Inoltre, la globalizzazione con le sue nuove dinamiche di delocalizzazione, competizione radicalizzata tra gli Stati e deregolamentazione nel mondo del lavoro recano serie difficoltà ai sindacati. In questa chiave, la crisi attuale ci rende consapevoli che la globalizzazione, tematizzata per la prima volta dalla Populorum progressio, ormai ha prodotto una nuova «questione sociale».

Collaborazione e giustizia sociale

Contro il «falso rimedio» della continua lotta «di classe», propagata dal socialismo, i sindacati di ispirazione cristiana si basano sulle dimensioni di collaborazione e di giustizia sociale (Del-Pietro). Nella Svizzera tale modello ha potuto stabilire, negli ultimi 70 anni, un sistema di larga intesa sociale, riconoscendo nella «pace del lavoro» uno strumento importante della «pace sociale».
• • •
* **COMPITI**:
1. Nel testo sui sindacati, quale documento ha trattato per la prima volta il tema della globalizzazione?
2. Prosegui il testo sui sindacati continuando dopo la sua ultima frase.

* **MATERIALE FORNITO**:
• • •
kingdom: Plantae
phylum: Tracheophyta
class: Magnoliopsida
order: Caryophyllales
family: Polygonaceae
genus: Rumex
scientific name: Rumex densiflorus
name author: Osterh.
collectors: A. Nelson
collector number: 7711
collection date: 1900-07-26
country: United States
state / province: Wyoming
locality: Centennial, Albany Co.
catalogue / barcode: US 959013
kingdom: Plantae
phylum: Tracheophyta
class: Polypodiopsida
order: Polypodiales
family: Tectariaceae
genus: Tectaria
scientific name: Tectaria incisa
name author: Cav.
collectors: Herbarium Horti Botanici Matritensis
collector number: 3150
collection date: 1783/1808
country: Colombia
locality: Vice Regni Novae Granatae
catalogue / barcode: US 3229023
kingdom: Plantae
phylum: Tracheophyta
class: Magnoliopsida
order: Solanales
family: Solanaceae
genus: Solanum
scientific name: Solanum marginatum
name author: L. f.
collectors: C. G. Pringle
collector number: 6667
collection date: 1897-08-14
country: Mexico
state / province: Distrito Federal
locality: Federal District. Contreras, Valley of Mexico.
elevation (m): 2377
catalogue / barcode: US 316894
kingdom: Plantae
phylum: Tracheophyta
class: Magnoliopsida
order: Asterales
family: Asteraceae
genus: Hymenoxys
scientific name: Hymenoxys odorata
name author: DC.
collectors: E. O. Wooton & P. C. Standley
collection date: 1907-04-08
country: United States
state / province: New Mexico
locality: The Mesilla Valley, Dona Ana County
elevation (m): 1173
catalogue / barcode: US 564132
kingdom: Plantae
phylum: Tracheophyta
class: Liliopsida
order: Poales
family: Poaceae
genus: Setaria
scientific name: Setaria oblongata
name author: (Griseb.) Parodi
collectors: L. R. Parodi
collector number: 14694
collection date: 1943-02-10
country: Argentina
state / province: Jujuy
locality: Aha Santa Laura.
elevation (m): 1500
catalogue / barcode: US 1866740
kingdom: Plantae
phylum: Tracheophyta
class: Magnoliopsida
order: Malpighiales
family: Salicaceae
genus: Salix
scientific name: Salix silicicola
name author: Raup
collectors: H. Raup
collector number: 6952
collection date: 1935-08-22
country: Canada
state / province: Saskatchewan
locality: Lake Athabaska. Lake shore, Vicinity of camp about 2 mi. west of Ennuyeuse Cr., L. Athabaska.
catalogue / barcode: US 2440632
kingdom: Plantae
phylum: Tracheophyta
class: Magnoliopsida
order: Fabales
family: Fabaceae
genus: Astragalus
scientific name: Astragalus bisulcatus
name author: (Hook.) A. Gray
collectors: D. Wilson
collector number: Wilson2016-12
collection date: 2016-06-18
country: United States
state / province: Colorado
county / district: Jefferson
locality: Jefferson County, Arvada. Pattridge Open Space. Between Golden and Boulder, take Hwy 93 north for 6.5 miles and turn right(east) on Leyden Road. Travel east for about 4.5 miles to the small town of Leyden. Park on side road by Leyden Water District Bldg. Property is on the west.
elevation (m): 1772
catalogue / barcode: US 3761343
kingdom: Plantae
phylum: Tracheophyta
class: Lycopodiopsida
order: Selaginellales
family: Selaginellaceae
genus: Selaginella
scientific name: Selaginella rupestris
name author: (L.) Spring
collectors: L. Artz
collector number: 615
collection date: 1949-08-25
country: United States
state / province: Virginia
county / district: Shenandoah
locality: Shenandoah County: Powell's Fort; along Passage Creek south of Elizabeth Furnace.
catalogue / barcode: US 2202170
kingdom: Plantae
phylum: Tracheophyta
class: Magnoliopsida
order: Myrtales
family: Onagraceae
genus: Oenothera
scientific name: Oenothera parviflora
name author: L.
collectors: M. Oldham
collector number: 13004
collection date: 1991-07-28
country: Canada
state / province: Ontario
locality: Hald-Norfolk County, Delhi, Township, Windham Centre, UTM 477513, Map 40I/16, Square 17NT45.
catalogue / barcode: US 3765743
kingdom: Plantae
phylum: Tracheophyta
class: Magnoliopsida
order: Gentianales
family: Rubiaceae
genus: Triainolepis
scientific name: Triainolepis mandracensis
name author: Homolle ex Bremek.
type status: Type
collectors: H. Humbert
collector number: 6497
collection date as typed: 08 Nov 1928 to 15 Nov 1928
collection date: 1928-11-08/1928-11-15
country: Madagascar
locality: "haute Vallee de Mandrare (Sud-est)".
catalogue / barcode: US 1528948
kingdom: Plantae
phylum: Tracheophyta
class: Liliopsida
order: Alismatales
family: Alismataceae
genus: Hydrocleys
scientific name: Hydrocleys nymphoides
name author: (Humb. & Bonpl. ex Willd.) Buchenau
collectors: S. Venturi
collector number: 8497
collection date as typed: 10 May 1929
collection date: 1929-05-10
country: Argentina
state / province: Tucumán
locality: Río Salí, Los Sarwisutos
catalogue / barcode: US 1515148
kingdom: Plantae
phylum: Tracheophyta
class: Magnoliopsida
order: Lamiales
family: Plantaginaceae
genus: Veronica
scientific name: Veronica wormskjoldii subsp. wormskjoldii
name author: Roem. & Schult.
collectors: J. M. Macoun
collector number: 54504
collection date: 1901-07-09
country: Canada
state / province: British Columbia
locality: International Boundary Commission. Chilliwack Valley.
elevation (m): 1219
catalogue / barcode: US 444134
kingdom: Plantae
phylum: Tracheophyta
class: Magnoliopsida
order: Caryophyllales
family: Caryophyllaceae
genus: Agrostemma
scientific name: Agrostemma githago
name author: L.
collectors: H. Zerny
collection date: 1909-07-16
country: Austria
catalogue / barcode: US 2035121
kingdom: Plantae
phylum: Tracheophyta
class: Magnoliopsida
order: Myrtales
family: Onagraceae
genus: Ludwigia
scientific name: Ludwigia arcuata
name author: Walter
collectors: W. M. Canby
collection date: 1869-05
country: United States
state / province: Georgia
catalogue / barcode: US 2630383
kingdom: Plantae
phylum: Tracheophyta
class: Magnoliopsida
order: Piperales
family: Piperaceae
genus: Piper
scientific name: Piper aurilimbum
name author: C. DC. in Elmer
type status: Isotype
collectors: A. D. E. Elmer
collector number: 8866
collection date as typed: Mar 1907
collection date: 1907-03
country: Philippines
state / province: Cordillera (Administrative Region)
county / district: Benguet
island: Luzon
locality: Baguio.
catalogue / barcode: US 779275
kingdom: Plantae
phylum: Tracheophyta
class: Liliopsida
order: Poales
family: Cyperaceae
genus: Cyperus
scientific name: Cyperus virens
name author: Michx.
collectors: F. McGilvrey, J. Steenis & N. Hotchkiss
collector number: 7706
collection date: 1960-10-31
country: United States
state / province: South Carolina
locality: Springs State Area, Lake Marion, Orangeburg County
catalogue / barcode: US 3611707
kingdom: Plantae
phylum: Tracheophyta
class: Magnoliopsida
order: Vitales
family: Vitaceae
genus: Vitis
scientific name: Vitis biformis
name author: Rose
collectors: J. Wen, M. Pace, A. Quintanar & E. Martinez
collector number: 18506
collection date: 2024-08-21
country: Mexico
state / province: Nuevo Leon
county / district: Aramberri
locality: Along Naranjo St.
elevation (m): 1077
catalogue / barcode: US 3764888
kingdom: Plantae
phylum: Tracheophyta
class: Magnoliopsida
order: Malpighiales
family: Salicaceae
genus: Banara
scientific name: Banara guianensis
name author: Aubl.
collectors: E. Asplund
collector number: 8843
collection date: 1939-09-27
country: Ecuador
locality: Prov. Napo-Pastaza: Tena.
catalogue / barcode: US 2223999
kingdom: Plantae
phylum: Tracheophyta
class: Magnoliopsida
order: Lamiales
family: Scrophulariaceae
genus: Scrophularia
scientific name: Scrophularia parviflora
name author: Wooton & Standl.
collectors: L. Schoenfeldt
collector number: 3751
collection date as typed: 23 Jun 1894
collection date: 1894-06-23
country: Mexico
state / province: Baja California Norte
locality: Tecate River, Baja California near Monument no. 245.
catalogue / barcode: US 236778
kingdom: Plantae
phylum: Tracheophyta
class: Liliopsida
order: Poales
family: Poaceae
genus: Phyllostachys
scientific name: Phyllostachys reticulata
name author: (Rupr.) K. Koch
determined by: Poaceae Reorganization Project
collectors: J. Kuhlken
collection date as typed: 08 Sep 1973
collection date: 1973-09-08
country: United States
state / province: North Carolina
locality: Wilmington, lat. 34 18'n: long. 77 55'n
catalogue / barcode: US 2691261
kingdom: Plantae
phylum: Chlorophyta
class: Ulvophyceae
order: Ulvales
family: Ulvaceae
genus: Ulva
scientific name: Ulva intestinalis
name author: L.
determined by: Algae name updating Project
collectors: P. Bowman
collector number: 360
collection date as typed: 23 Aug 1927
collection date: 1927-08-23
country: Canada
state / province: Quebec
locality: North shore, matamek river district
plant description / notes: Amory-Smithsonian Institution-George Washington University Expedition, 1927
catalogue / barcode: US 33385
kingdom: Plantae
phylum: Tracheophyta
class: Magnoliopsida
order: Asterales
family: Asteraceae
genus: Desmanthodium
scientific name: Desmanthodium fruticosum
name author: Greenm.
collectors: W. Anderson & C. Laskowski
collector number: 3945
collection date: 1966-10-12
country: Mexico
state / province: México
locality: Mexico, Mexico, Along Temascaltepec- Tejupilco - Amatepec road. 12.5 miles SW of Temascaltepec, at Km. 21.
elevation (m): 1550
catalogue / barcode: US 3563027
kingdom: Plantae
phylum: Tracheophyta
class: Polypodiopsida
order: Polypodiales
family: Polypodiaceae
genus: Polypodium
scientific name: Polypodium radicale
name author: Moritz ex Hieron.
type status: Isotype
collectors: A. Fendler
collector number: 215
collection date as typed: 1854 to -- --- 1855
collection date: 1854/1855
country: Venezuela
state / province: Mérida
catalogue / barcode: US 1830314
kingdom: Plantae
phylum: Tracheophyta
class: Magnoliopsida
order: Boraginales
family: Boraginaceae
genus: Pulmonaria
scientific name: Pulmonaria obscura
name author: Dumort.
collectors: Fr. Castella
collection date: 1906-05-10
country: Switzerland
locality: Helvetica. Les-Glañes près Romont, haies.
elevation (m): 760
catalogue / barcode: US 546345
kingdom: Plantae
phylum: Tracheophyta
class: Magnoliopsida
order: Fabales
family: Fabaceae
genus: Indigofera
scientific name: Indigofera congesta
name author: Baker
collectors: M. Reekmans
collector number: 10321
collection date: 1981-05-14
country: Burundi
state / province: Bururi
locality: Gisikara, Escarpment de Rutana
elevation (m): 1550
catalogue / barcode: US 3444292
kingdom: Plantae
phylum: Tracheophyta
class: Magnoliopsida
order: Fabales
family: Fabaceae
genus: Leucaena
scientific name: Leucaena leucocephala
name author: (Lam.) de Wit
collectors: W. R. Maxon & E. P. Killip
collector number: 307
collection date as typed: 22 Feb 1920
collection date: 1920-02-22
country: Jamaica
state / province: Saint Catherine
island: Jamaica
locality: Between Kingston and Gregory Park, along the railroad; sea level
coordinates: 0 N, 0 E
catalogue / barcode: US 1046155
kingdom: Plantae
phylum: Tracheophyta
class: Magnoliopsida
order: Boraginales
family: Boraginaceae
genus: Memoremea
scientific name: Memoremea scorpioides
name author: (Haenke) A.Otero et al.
• • •
* **RISPOSTE**:
1. La Populorum progressio.

2.
La «pace del lavoro» può essere considerata, in tale chiave, un esempio per il messaggio della Caritas in veritate. Non è il mero contratto, quello tra i datori di lavoro ed i salariati, a «produrre» il consenso sociale e ad evitare i fenomeni di tensione e di lotta tra i gruppi, ma solo una larga intesa sociale che dà al contratto il suo fondamento. La fiducia e la solidarietà costituiscono in tali rapporti quella dimensione etica che sta alla base del successo dell’economia svizzera nella seconda metà del secolo scorso.

«Lo sviluppo è impossibile senza uomini retti, senza operatori economici e uomini politici che vivano fortemente nelle loro coscienze l’appello del bene comune» (CV 71).

Notiamo, però, nei nostri giorni una polarizzazione tra datori di lavoro e salariati, quando i primi cercano di aumentare il profitto troncando i contratti collettivi, mentre i secondi ricorrono maggiormente al mezzo della lotta: entrambi i fenomeni che de-solidarizzano il mondo del lavoro, isolando gli interessati gli uni dagli altri e basandosi unicamente sulla logica del contratto.

In questa situazione l’Enciclica incoraggia i sindacati di accettare la sfida positivamente nel cercare di forgiare il loro profilo e quindi la loro funzione indispensabile per la «pace sociale» tramite l’allargamento dei suoi orizzonti «classici»: verso l’aspetto del consumatore, verso i non-sindacati, verso la dimensione internazionale (CV 64).